## Quoted text
==========
It can be learned from Table 1 that the correspondences include the plurality of multiplexing configurations and an indication bit corresponding to each multiplexing configuration in the plurality of multiplexing configurations. In other words, the first configuration information includes the plurality of multiplexing configurations and the indication bit corresponding to each multiplexing configuration in the plurality of multiplexing configurations.

602: The upper-level node of the IAB MT sends second indication information to the IAB MT. Correspondingly, the IAB MT receives the second indication information from the upper-level node. The second indication information includes a first indication bit.

For example, the first indication bit is “01”. In this case, the IAB MT may determine, with reference to Table 1, that the IAB MT is multiplexed with the RB set #1 of the cell #0 of the IAB DU.

For example, the first indication bit is “10”. In this case, the IAB MT may determine, with reference to Table 1, that the IAB MT is multiplexed with the RB set #2 of the cell #1 of the IAB DU.

Optionally, the second indication information may be carried in DCI or a MAC CE. In this way, the upper-level node of the IAB MT may dynamically indicate a multiplexing configuration to the IAB MT, to more flexibly indicate the multiplexing configurations between the IAB MT and the plurality of frequency domain resource sets.

603: The IAB MT determines, based on the correspondences between the plurality of multiplexing configurations and the indication bits, a multiplexing configuration corresponding to the first indication bit. The multiplexing configuration corresponding to the first indication bit includes: multiplexing between the IAB MT and a seventh frequency domain resource set in the plurality of frequency domain resource sets.

For example, the first indication bit is “01”. In this case, the IAB MT may determine, with reference to Table 1, that the IAB MT is multiplexed with the RB set #1 of the cell #0 of the IAB DU. In other words, the seventh frequency domain resource set is the RB set #1 of the cell #0 of the IAB DU.
==========
## Exercise set
1) In the IAB multiplexing text:
(a) What does the second indication information include?
(b) What may carry the second indication information?
(c) What is the number of the step in which the upper-level node sends the second indication information to the IAB MT?
2) Echo everything in the IAB multiplexing text from "602: The upper-level" down to "#1 of the IAB DU.".
The lines after this point have no connection to the IAB multiplexing text.

## Supplied data
==========
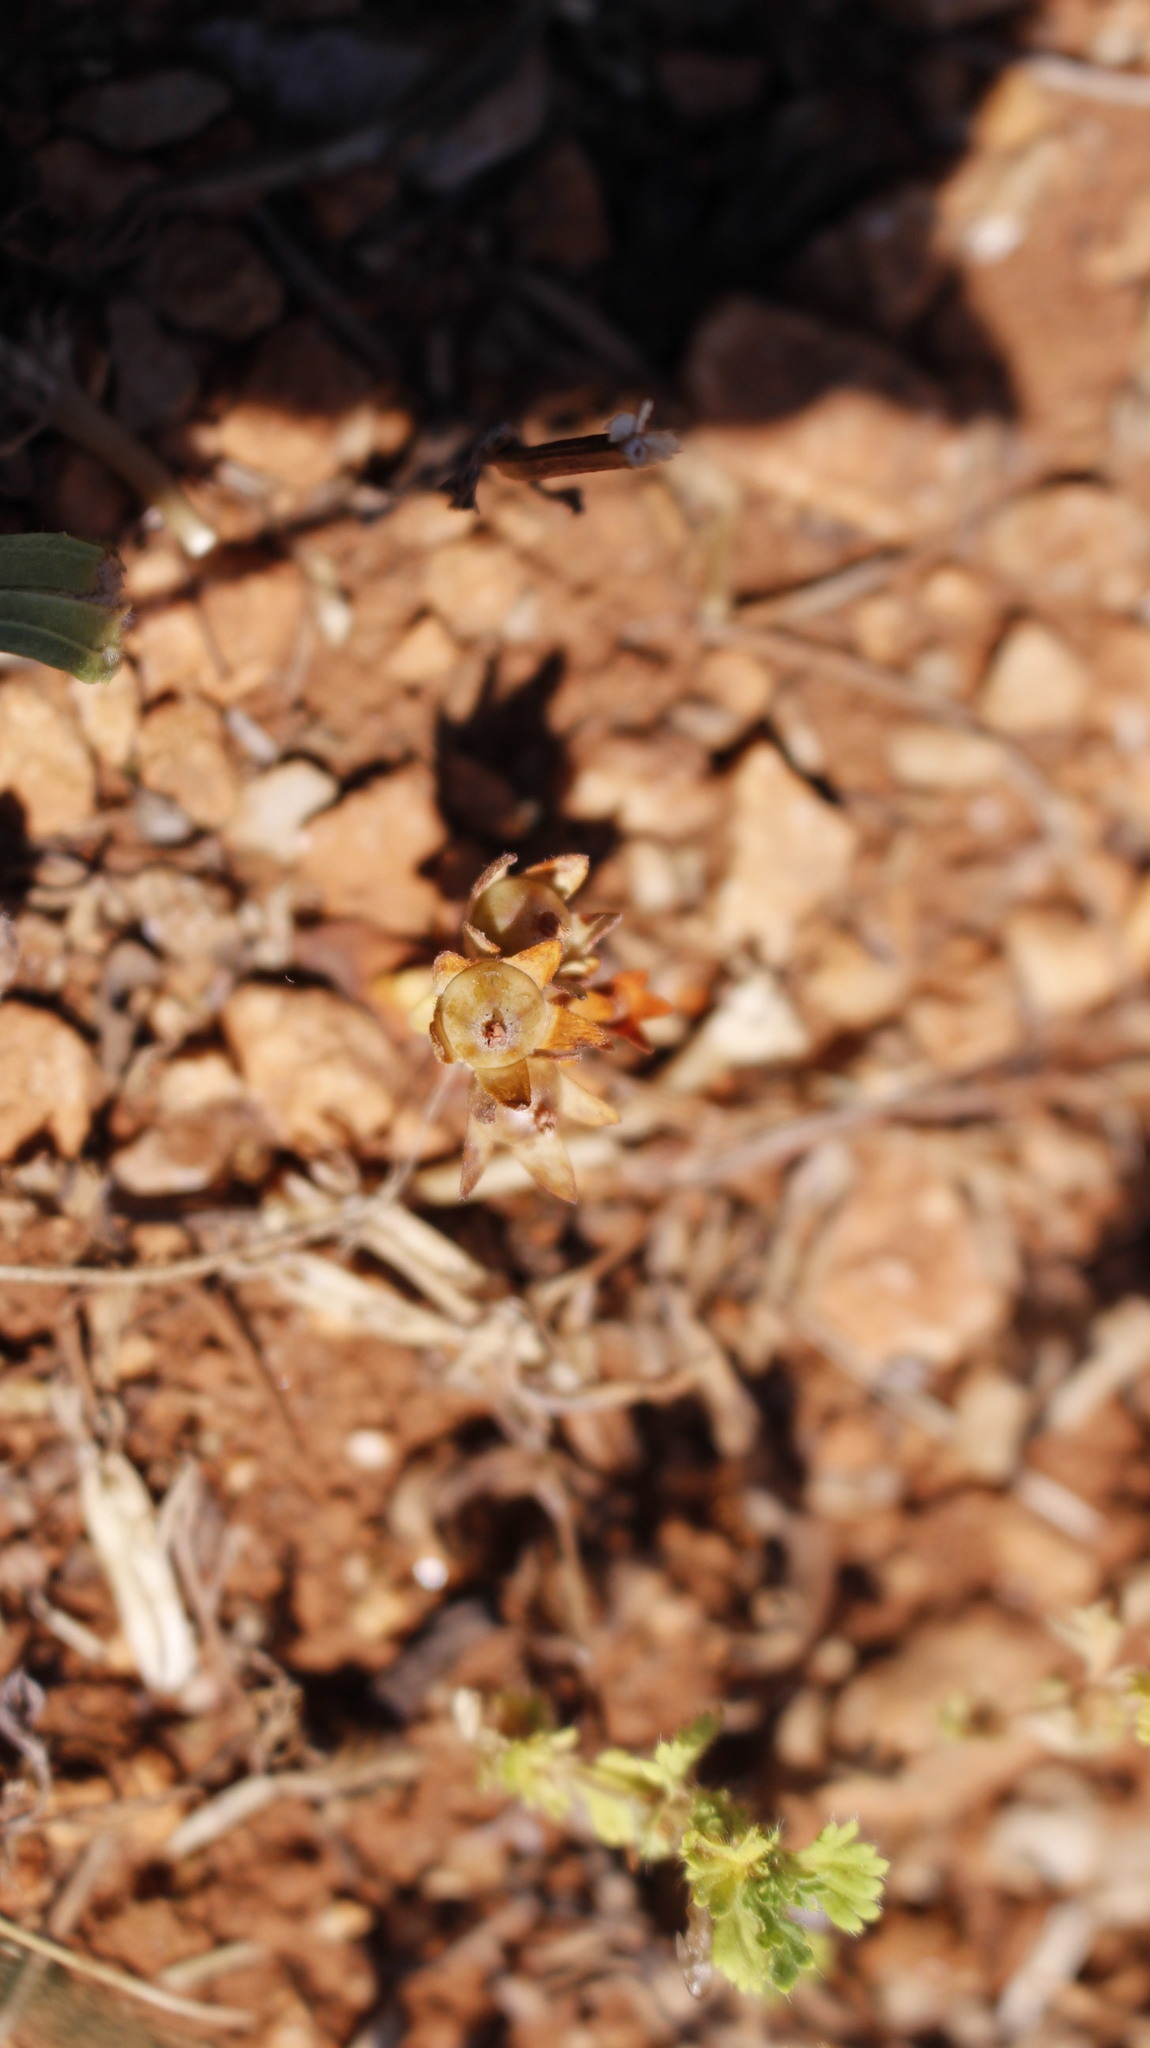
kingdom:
==========
## Final results
1)
(a) A first indication bit.
(b) DCI or a MAC CE.
(c) 602.

2)
602: The upper-level node of the IAB MT sends second indication information to the IAB MT. Correspondingly, the IAB MT receives the second indication information from the upper-level node. The second indication information includes a first indication bit.

For example, the first indication bit is “01”. In this case, the IAB MT may determine, with reference to Table 1, that the IAB MT is multiplexed with the RB set #1 of the cell #0 of the IAB DU.

For example, the first indication bit is “10”. In this case, the IAB MT may determine, with reference to Table 1, that the IAB MT is multiplexed with the RB set #2 of the cell #1 of the IAB DU.